Maladaptive Daydreaming: where wild minds come to rest
I complain to my therapist sometimes about my daydreaming. How much I do it, how it takes away from reading, writing, more constructive activities, etc. The more stressed out I get, the more I bury myself in my thoughts, even though doing even ONE thing that is productive or relaxing will give me a boost of confidence, or at least clear my head in a proper fashion. (Managing to do anything in my free time besides daydreaming or vegetating in front of my computer always makes me proud) It feels like a terrible cycle.
But for whatever reason, he's always convinced this is what is "normal" for me; he seems to have a great deal of fascination with my creative intensity and how I use it as a coping mechanism.
Mind you, I often DD about him specifically, and he knows that, which makes me wonder if on some level he just doesn't want me to stop. I guess anybody in that situation would think that way. I don't DD about him as much as I used to, though.
No matter what I do, I'm always imagining things. Good or bad, realistic or not, my brain is always chewing on something. My mind always seems to need to be filled with something. I guess he finds that thrilling, but I find it exhausting. :(
Comment
Hmm...
Do you do it when you should be doing other things that are more productive?
Sometimes. But "should" is an interesting word. I usually get my work done at work, and I daydream more when I don't have much to do, or don't have a clear direction. It makes me feel really, really guilty, but it has yet to cause problems. *knock on wood*
Do you do it when you are feeling depressed?
I do it when I'm depressed, stressed, happy...whenever. Mostly when I'm stressed, though. And often when I just happen to have free time on my hands- walking, on the bus, in the bathroom, trying to sleep, etc. Usually to avoid worrying.
Are you ashamed of how it makes you feel? Is it something you feel ashamed or guilty about to the point you can't tell others?
Yes, but then again I'm ashamed of a lot of things. I'm an intensely self-conscious person.
Does it isolate you from others and makes you spend more time alone indulging in the addiction?

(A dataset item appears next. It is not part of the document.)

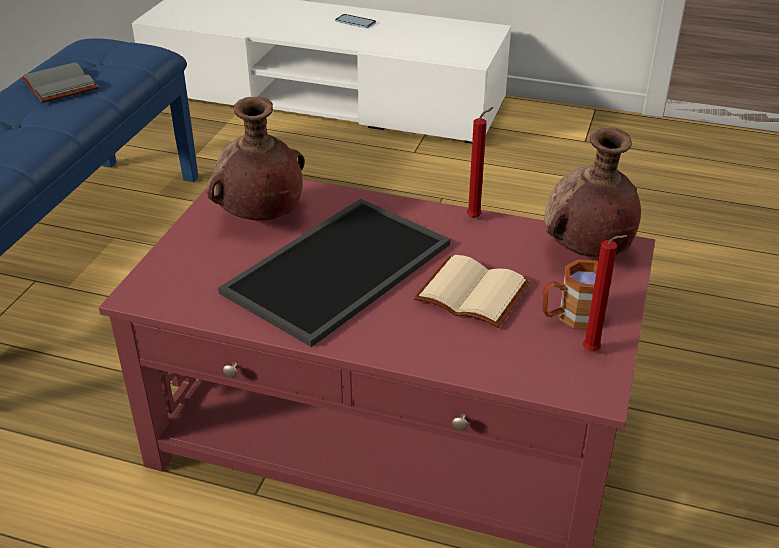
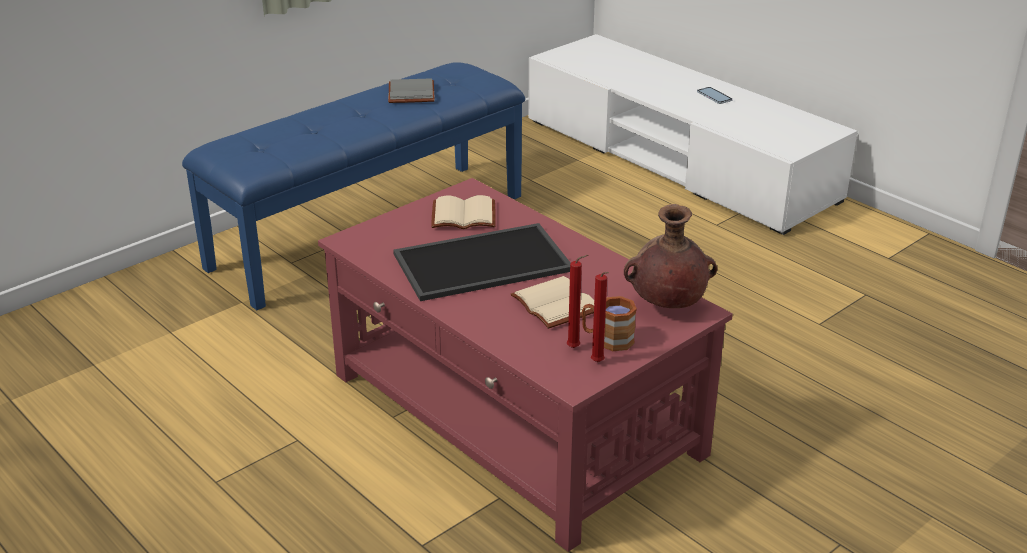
camera: 30 degrees right, 5 degrees down
(260, 217) = (462, 217): brown vase -> beige book
(476, 217) = (612, 259): red candle -> red candle (575, 348)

I voluntarily isolate myself because I have a threshold for socialization. I have plenty of friends, but I overload easily and when I'm by myself, the DD starts up again. The DD is not the motivator- stress is- but since it's my go-to form of unwinding, it's somewhat inevitable when I'm by myself.
I'm perfectly aware that I probably don't DD the same way most people on here do- my daydreaming fills in the little spaces in my life that aren't filled with obligations, and that makes me sad because it means instead of DOING things that I love, I'm merely daydreaming about them. Or, it's an activity I use to unwind that brings me very little satisfaction or confidence, it just delays me from my anxiety, and that's it.

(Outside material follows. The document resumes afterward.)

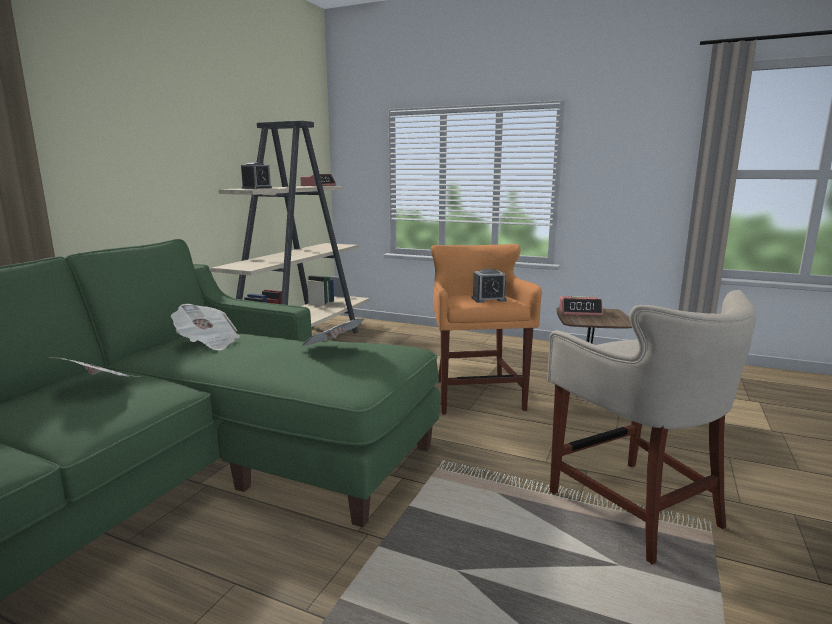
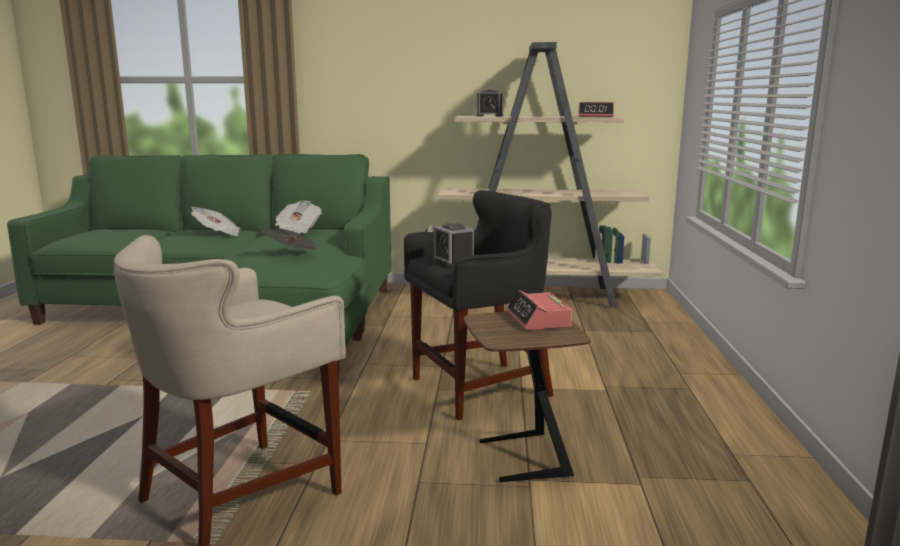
camera: 70 degrees right, 0 degrees up
(476, 396) = (479, 389): orange stool -> black stool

I don't completely agree with my therapist- I think doing things is a lot better for my anxiety then simple mental distraction- but I hesitate to call it an "addiction", because it doesn't really pose a functional threat to my lifestyle.
For a long time whenver I looked up "Excesssive daydreaming" or "Addicted to daydreaming" I'd always find people online saying it's okay and there's nothing wrong with having an overly creative fantasy life. I've never discussed this with a therapist but I did have a psychologist who helped me with my depression. I have to say your therapist is wrong to think this is okay. You need to look at it like any other addicition and the signs are clear:
Do you do it when you should be doing other things that are more productive?
Do you do it when you are feeling depressed?
Are you ashamed of how it makes you feel?
Is it something you feel ashamed or guilty about to the point you can't tell others?
Does it isolate you from others and makes you spend more time alone indulging in the addiction?
Your therapist must realize these are signs of destructive behavior and no matter how much he may think it's just a part of life, he is wrong. Normal people only DD sometimes and don't show the symptoms MD sufferers exhibit. Hopefully he can help you to get better and not DD so much in the future.